Footprints traveled
26 October 2011
I consider this a missed opportunity. I have very fond memories of the filmmaker's debut, an interesting psychosexual oddity called La Donna Del Lago, and watching this I'm inclined to think that earlier film worked so well because the giallo had not been mapped down yet; so he was free to travel where it was novel at the time. Polanski got there that same year, but he was already a name and had Deneuve with him and so made the bigger splash. Film history has noted Repulsion.

This could have been even better. He has brought ambitious imagination with him, a visual palette of bright golden hues and relaxing blues, a sense of place and folded mysterious time with memory from Marienbad. He has Vittorio Storaro's eye behind the lens.

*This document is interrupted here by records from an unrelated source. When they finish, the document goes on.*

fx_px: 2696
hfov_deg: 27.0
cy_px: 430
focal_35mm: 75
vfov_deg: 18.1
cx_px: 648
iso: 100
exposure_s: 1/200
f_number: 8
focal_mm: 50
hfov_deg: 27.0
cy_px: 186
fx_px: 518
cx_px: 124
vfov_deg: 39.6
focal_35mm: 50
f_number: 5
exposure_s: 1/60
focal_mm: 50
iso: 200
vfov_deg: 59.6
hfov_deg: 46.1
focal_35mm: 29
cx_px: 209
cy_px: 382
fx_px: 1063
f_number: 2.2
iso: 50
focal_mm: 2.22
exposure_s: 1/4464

The opening is more than promising. A woman wakes up with no memory of three days past. She has just seen a dream, a feverish vision of astronauts staggering on blasted moonscapes, which she remembers is from a movie called the same as the one we're watching; but a movie she left without watching the ending. She goes to Italy to investigate, in an effort to bring these images into focus.

There it falls apart, in Italy incidentally. In the ten years since that first film that was in some ways a giallo ancestor the genre had come and was already on its way out. Between these two films Bazzoni had worked where it was the trend in the Italian industry, making a western and another giallo called The Fifth Chord. So when the more ambitious material for this came together, there were already footsteps he was expected to walk and had been trained to. The circumstances of a commercial movie industry were just so.

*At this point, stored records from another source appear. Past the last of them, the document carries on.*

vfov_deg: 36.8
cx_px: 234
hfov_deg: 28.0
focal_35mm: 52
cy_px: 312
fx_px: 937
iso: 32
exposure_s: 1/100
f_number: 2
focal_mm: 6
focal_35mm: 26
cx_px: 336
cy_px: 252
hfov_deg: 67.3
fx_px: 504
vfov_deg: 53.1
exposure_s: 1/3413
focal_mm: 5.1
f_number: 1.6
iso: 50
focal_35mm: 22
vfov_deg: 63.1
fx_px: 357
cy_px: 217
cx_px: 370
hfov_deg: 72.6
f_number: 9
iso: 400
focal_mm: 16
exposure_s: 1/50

So for the middle part of the film we get a giallo worked from convention. The convoluted plot where each character withholds crucial information until the time is right, and the protagonist has to cobble together a puzzle from clues and red herrings. Much ado.

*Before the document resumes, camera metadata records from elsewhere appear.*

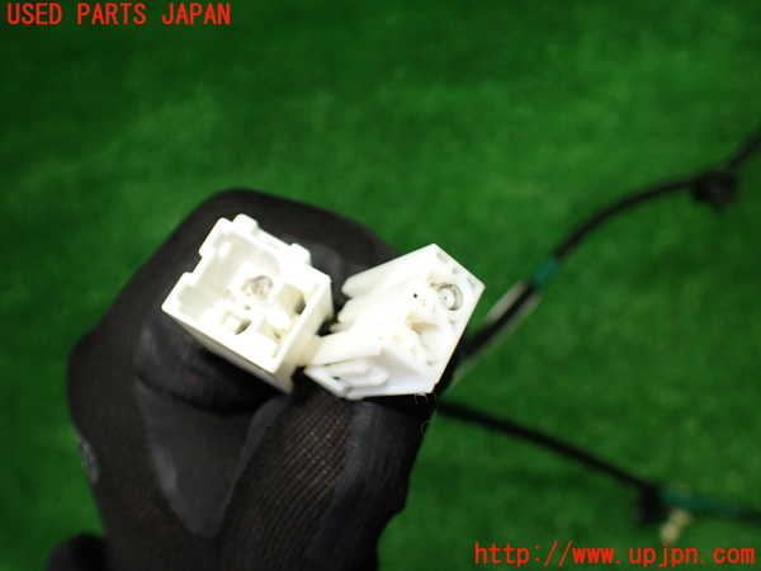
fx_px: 660
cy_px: 286
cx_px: 380
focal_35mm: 30
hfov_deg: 60.0
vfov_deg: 46.8
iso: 320
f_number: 2.3
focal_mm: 5.4
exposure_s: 1/125
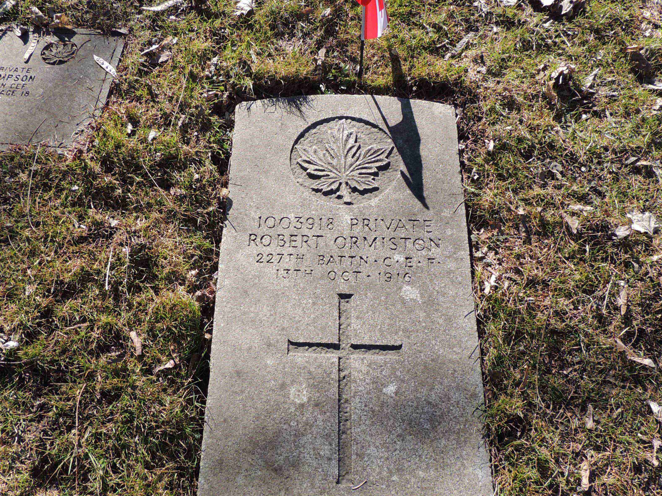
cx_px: 272
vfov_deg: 40.7
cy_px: 257
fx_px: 669
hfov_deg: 52.3
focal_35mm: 35
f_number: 3
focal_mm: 4.3
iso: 100
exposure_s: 1/500
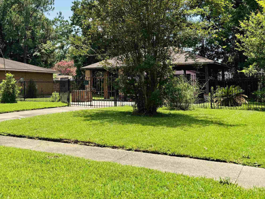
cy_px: 70
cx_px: 70
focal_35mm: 40
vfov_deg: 35.7
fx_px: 306
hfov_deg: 45.4
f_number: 1.6
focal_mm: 5.96
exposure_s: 1/1751
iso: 50
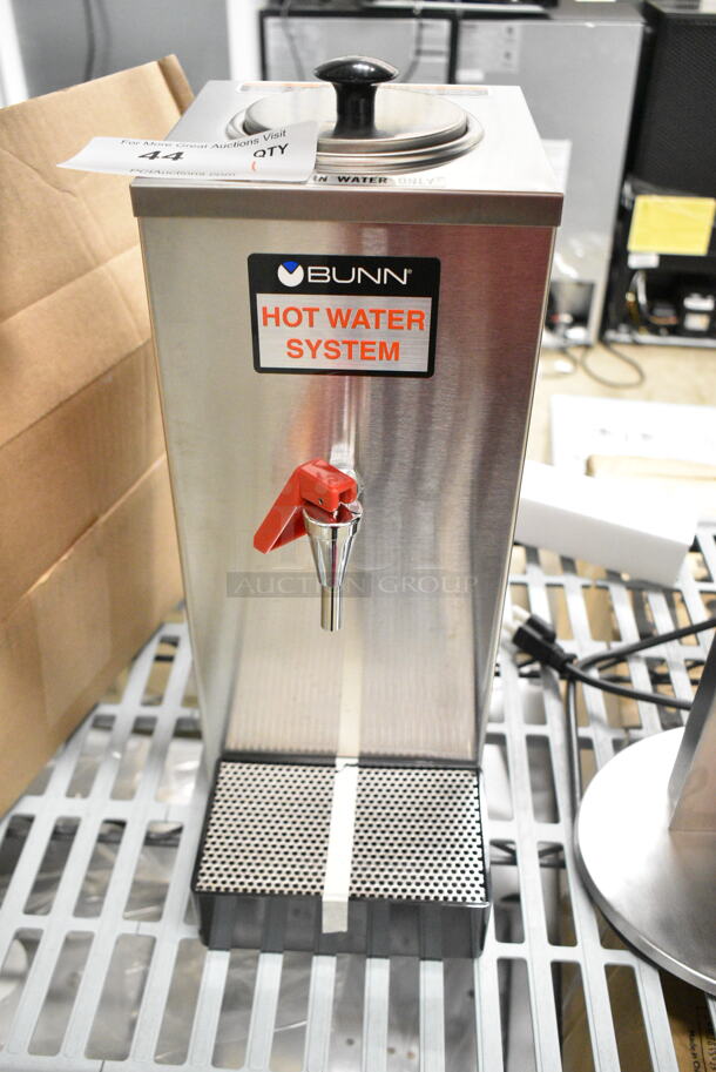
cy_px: 536
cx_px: 358
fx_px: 983
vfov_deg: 57.2
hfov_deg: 40.0
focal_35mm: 33
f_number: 5
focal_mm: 22
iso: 6400
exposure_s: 1/100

It comes full circle in the finale; the agents which she has imagined to be controlling her illusion return to pull her back into the fiction of the dream. It happens with extraordinary images of a stretch of empty cosmic beachside.

Bazzoni never made another film after this. In the meantime, Polanski had rocketed into Hollywood orbit and was already on his way out. I reckon that Bazzoni was one of our sad losses, but alas he never made it to France where money didn't always expect to fill a double-bill.